Example: SQLData -s FileName.sql OUT TableName Header.txt
-sdf:m/d/yyyy overrides the control panel setting for the short date format
used as the default date format for input and output.
-t Right trim blanks from data (default)
"-tf:h:nn:ss am/pm" Time format.
-ts: overrides the control panel setting for the TimeSeparator.
(must be a single character following the colon)
-u Unescape import data
-v Verbose mode, write SQL_SUCCESS_WITH_INFO messages to log
-? help (this screen)
-help (this screen)

A minus sign after the option turns it off (example: -h- for No Header row).
Any parameter or option value containing spaces should be surrounded by double
quotes. Option settings may be saved in text files in the form:
Option=OptionValue
Example: d=Data Source Name

Each option is on a separate line in the file (do not use double quotes).
The option file SQLData.ini is loaded from the program directory first, then
the current directory. Another initialization file may specified to load last
by including a parameter on the command line like this: (the "indicates it is a parameter file, the file is named MyFile.ini)
The parameter(s) in each file override the previous file(s).
Login and password are optional if DBMS supports trusted connections.

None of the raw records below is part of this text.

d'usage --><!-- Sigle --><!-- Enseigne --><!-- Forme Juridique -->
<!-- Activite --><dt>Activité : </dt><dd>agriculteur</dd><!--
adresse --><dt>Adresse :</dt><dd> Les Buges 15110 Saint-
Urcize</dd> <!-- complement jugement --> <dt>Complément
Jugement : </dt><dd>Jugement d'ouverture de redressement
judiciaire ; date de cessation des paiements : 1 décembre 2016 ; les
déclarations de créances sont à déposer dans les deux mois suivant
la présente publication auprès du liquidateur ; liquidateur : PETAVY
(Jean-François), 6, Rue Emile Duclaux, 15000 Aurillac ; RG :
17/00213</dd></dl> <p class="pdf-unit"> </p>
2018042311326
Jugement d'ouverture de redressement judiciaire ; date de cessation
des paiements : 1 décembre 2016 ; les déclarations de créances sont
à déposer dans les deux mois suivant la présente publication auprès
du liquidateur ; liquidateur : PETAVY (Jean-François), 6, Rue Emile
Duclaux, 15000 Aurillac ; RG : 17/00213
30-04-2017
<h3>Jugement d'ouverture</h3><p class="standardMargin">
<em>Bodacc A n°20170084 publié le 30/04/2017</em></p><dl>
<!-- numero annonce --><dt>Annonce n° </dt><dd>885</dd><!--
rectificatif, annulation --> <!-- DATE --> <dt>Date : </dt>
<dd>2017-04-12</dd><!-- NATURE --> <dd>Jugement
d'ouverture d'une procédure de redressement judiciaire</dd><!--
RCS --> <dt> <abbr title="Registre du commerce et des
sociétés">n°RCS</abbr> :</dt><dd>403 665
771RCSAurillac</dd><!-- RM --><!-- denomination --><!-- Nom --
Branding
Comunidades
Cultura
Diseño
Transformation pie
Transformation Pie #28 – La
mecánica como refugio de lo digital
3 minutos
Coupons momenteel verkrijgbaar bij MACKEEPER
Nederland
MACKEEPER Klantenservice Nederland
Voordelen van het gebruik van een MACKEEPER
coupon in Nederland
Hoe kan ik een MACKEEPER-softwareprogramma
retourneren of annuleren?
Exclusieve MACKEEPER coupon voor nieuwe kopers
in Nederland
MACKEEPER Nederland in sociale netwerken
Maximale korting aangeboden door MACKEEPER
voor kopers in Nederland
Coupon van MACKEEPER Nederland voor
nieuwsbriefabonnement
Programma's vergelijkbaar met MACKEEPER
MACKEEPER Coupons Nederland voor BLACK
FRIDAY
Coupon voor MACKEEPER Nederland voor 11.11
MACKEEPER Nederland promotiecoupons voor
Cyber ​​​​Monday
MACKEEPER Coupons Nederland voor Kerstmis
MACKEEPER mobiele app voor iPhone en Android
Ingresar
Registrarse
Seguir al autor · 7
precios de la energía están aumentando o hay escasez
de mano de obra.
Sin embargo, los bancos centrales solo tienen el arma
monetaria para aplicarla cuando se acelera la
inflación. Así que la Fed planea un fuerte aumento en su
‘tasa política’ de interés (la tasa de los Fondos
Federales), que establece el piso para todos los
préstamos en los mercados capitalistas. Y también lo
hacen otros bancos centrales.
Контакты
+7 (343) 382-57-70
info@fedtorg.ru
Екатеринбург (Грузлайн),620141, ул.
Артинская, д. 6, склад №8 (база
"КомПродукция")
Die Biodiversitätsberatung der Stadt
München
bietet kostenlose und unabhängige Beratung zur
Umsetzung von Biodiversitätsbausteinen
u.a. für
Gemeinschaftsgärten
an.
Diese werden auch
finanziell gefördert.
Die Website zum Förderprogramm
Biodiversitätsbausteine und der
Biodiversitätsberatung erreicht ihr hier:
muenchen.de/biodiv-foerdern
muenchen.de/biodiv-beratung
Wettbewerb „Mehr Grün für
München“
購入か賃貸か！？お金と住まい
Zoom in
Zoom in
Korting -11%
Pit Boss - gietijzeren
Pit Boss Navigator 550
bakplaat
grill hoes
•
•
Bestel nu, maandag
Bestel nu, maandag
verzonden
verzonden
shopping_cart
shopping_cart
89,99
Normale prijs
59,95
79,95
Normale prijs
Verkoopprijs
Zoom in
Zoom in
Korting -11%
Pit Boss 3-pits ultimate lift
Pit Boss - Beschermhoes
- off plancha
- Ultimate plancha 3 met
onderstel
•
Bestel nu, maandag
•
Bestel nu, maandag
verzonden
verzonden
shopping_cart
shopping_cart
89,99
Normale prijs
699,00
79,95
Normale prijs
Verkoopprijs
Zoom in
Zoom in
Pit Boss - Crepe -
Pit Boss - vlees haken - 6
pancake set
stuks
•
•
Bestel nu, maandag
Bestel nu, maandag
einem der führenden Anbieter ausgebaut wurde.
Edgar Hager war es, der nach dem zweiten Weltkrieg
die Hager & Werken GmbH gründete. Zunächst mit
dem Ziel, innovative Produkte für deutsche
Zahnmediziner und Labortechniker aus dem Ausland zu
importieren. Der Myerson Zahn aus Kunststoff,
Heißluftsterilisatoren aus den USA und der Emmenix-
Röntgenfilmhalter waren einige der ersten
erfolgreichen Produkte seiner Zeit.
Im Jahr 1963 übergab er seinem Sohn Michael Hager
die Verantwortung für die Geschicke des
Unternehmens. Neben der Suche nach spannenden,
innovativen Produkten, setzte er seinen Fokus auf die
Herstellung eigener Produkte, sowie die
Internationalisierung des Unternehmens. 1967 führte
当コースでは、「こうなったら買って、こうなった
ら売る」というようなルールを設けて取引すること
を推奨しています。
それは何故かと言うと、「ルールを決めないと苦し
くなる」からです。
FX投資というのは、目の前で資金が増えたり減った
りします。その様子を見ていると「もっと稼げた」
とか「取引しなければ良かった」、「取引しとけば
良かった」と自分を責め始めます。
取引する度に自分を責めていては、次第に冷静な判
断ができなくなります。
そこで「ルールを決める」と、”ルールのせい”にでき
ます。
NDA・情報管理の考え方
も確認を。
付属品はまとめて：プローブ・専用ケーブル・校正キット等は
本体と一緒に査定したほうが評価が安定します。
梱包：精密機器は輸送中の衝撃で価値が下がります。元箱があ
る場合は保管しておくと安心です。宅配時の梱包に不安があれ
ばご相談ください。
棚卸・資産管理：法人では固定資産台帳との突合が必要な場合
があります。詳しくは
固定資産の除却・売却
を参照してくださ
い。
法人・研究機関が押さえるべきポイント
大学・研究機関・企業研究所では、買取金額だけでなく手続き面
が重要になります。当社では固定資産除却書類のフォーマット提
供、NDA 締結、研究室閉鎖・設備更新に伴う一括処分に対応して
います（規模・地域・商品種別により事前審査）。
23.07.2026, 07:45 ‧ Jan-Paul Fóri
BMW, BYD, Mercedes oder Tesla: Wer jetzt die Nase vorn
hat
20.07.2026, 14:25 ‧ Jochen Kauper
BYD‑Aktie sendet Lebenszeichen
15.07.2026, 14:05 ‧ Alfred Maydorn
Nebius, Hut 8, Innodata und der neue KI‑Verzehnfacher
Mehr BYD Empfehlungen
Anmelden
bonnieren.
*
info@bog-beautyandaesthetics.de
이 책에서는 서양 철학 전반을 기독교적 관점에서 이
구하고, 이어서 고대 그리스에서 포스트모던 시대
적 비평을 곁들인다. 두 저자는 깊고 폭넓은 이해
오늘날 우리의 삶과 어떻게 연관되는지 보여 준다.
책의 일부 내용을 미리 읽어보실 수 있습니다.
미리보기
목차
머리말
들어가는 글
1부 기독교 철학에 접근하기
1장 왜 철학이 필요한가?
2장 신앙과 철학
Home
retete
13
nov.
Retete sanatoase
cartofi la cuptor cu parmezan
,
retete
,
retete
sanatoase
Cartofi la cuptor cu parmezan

Date and Time formatting strings:
Use blank format for no formatting, use _ for default formatting
DateTime default format leaves off time if time is zero.
/ is replaced with the DateSeparator from Control Panel.
: is replaced with the TimeSeparator from Control Panel.
Anything surrounded by single quotes is used as is, ex: m'/'d'/'yyyy
d for day (1), dd for (01), ddd for ShortDay, dddd for LongDay.
Examples: mm/dd/yy for 01/01/09, m/d/yy for 1/1/09, mm-ddd-yy for 01-Thu-09.
ddddd for ShortDateFormat, dddddd for LongDateFormat from Control Panel.
m for month 1, mm for 01, mmm for ShortMonth, mmmm for LongMonth.
Note: Day and Month names are in the language configured in the Control Panel.
yy for 2 digit year, yyyy for 4 digit year.
a/p displays a or p for time with matching capitalization.
am/pm displays am or pm for time with matching capitalization.
ampm uses time am/pm strings from Control Panel.